Reproduce verbatim the lines starting with the line that contains "Infoera.rs je informativni" and continuing through the line that contains "donosi pravovremene i", and nothing else.
┌─ Records supplied
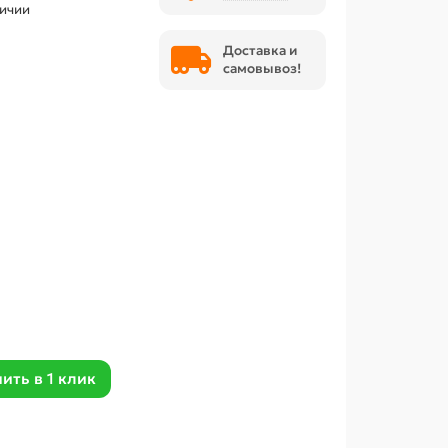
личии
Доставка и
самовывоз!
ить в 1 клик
└─
┌─ Records supplied
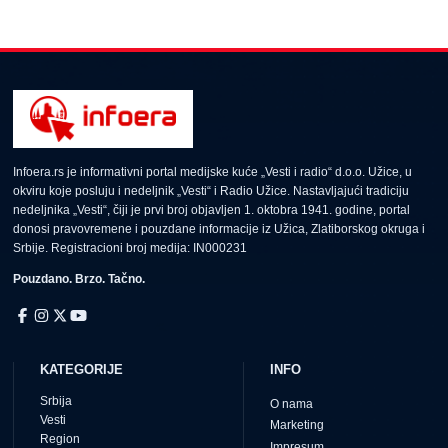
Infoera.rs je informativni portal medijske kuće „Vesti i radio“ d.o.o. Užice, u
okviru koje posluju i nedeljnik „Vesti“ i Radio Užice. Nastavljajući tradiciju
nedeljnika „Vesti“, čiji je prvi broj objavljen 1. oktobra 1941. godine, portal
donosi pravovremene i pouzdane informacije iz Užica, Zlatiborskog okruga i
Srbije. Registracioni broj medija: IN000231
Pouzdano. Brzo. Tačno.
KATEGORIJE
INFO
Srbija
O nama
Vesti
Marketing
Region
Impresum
└─
## Task solution
Infoera.rs je informativni portal medijske kuće „Vesti i radio“ d.o.o. Užice, u
okviru koje posluju i nedeljnik „Vesti“ i Radio Užice. Nastavljajući tradiciju
nedeljnika „Vesti“, čiji je prvi broj objavljen 1. oktobra 1941. godine, portal
donosi pravovremene i pouzdane informacije iz Užica, Zlatiborskog okruga i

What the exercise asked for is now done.